By Michael Mishler
Contributor
Q: What made you want to teach at Washtenaw?
A: When I came out of Congress, even though I had a law degree, I felt like I had had more than enough conflict for the rest of my life. I just did not want to be in a situation where my livelihood was predicated on being adversarial. The other thing is that one of the things I really liked in Congress was the interaction of people explaining how the various bills would affect people. So I felt like I wanted to be a teacher, but the trick was finding someone that would hire a teacher who’d never taught, and I talked with Eastern Michigan University, the University of Michigan, and Washtenaw.
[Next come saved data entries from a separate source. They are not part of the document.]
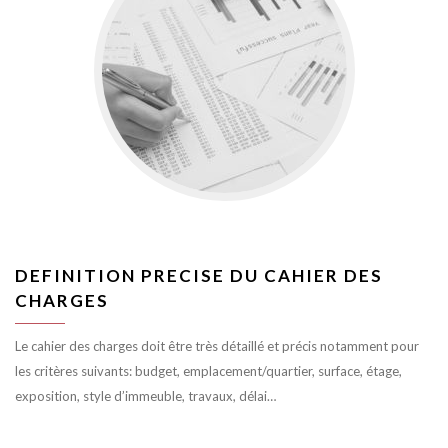
DEFINITION PRECISE DU CAHIER DES
CHARGES
Le cahier des charges doit être très détaillé et précis notamment pour
les critères suivants: budget, emplacement/quartier, surface, étage,
exposition, style d’immeuble, travaux, délai…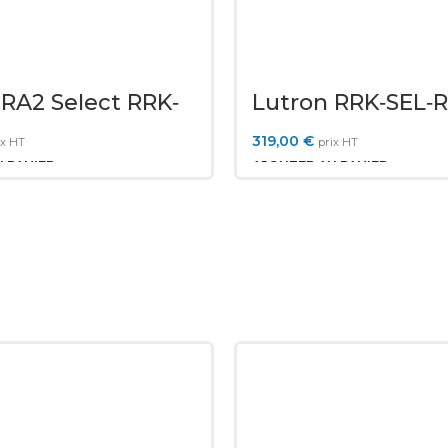
 RA2 Select RRK‐
Lutron RRK‐SEL‐
240
319,00
€
ix HT
prix HT
 PANIER
AJOUTER AU PANIER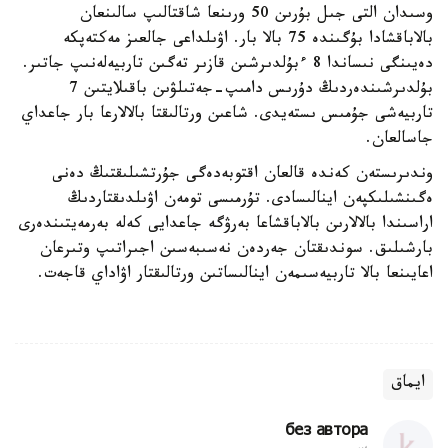
وسىدان التى جىل بۇرىن 50 ورىنعا شاقتالىپ سالىنعان
بالاباقشادا بۇگىندە 75 بالا بار. اۋىلداعى جالعىز مەكتەپكە
دەيىنگى نىساندا 8 ءبۇلدىرشىن قازىر تەگىن تاربيەلەنىپ جاتىر.
بۇلدىرشىندەردىڭ دۇرىس دامىپ-جەتىلۋىن باقىلايتىن 7
تاربيەشى جۇمىس ىستەيدى. شاعىن ورتالىقتا بالالارعا بار جاعداي
جاسالعان.
وندىرىستەن كەندە قالعان اقتوبەدەگى جۇرتشىلىقتىڭ دەنى
ەگىنشىلىكپەن اينالىسادى. تۇرمىسى تومەن اۋىلدىقتاردىڭ
اراسىندا بالالارىن بالاباقشاعا بەرۋگە جاعدايى كەلە بەرمەيتىندەرى
بارشىلىق. سوندىقتان جەردەن نەسىبەسىن اجىراتىپ وتىرعان
اعايىنعا بالا تاربيەسىمەن اينالىساتىن ورتالىقتار اۋاداي قاجەت.
ايماق
без автора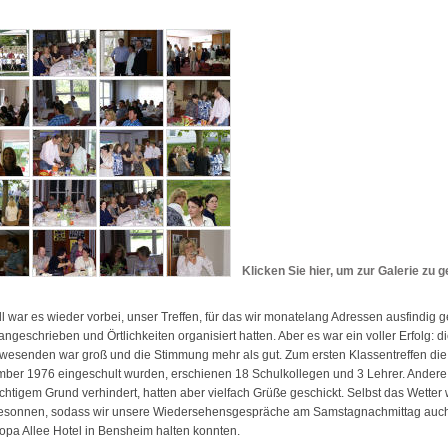
Klicken Sie hier, um zur Galerie zu 
l war es wieder vorbei, unser Treffen, für das wir monatelang Adressen ausfindig 
angeschrieben und Örtlichkeiten organisiert hatten. Aber es war ein voller Erfolg: d
wesenden war groß und die Stimmung mehr als gut. Zum ersten Klassentreffen die
ber 1976 eingeschult wurden, erschienen 18 Schulkollegen und 3 Lehrer. Ander
chtigem Grund verhindert, hatten aber vielfach Grüße geschickt. Selbst das Wetter
esonnen, sodass wir unsere Wiedersehensgespräche am Samstagnachmittag auc
opa Allee Hotel in Bensheim halten konnten.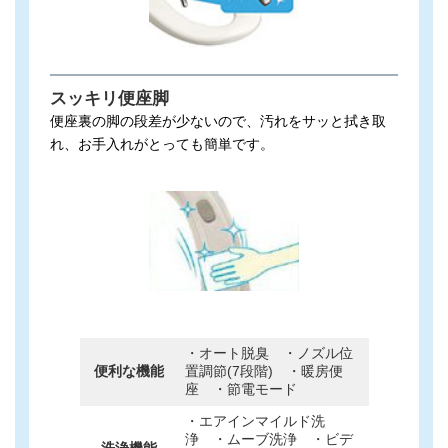
スッキリ便座脚
便座裏の脚の段差が少ないので、汚れをサッと拭き取
れ、お手入れがとっても簡単です。
・オート脱臭 ・ノズル位
便利な機能
置調節(7段階) ・暖房便
座 ・節電モード
・エアインマイルド洗
浄 ・ムーブ洗浄 ・ビデ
Washtenaw was very quick in offering me a position and I liked the idea of being with freshmen and sophomores. I also like the vibe here: it’s a supportive institution that is very well respected in the broader community and I wanted to be part of that.
Q: What is your favorite part of your job?
A: The interaction with students and helping people understand the Constitution, because as Americans, we’re pretty woefully ignorant about what it says. We tend to think “If I like something, it must be constitutional, and if I don’t like something, it must be unconstitutional.” Most people are pretty ignorant of the values our country is founded on.
Q: What did you want to be growing up and why?
A: I wanted to be a doctor, and I’m not sure why. Then as I got older, I worked in restaurants and I thought I wanted to be a chef. Then I ended up getting married at 18 and having two babies by 21, so as a result, everything was sort of put on hold. Ultimately, I decided to go to the University of Michigan and get my undergrad from UM and my law degree from Wayne State, but it took me 15 years to do it. So I really wanted to be a lawyer at that point, but I got elected to the school board and I found I really liked public policy. So from the school board, I was elected to the state legislature and from there to Congress.
Q: What types of music do you enjoy the most?
A: I like Reggae and Zydeco. I have to confess, having grown up in a German family, on Sunday mornings, we played polkas because that’s what my grandparents and parents did, so my husband took it on. I like most kinds of music. I have lots of classical music and will even occasionally listen to country music. Hip-hop, not so much. I’m of a different generation.
Q: What is the number one item on your bucket list?
A: Going to Africa. My undergraduate degree is in biological anthropology, and I did a lot of work with monkeys and apes. I have a lot of monkeys: I have a whole room filled with monkeys, monkeys woven into the carpeting, monkey lamps. So for me, as I went through my undergrad career, I really wanted to go to Africa and see the Great Rift Valley, see the populations of primates, and that’s something I never had a chance to do.
Q: What is your favorite book?
A: I’m a big reader, so to look back, it’s pretty hard to say. Other than the Constitution, I like biographies a lot, particularly the founding generation era. I like humor, so I like P.G. Wodehouse a lot.
Q: What do you want to get out of your life the most?
A: Well, my 60th birthday is coming up in December, and those kinds of landmark birthdays cause you to step back and say “What do I really want to do?” But I would really like to be able to retire from teaching full-time and write about American politics, like the election this year. I’m fully engaged, but there’s lots of stuff I’d like to write about. For awhile, I blogged with the Detroit News on constitutional issues, which I like a lot, but apparently the only people who read the Detroit News blog were trolls because it got to be a fairly punitive situation. But I’d like to go back to that, write a column, spend time contemplating politics of the day and our constitutional history. Essentially, privatize what I do now in classes.
Q: What is the most important lesson you’ve learned in your job as a teacher?
A: To be tolerant of different points of view, different learning styles and the fact that there will be some students who have a greater capacity than others or students that have really difficult pressures in their life. It’d be easy as a teacher to say “Here’s what you have to do, everybody has to do it. Let the chips fall where they may.” In some way, since I went to UM at a time in the past when that was really the attitude, I had to really reevaluate.
Q: How do you think the tension in this election has affected your students?
A: I think there’s a lot of disgust. People are really turned-off by a lot of it. I’m troubled that a lot of people are taking the position “Well maybe I just won’t vote because I don’t like any of these people.” I read an interesting piece that said millennials are less troubled by aggressive disagreement than older people. In other words, if older people have a fight with people over politics, it tends to make them pull back and be less engaged. Millennials dive into it. It makes them more engaged. Speculation is that it’s because we have a generation that’s grown up used to conflict, it’s just part of the internet generation. You engage in debates, back-and-forth and aggressive disagreement. It looks like you will have maybe the usual level of participation from young people, “usual” meaning non-Obama (that was huge compared to usual participation), so that’s my observation.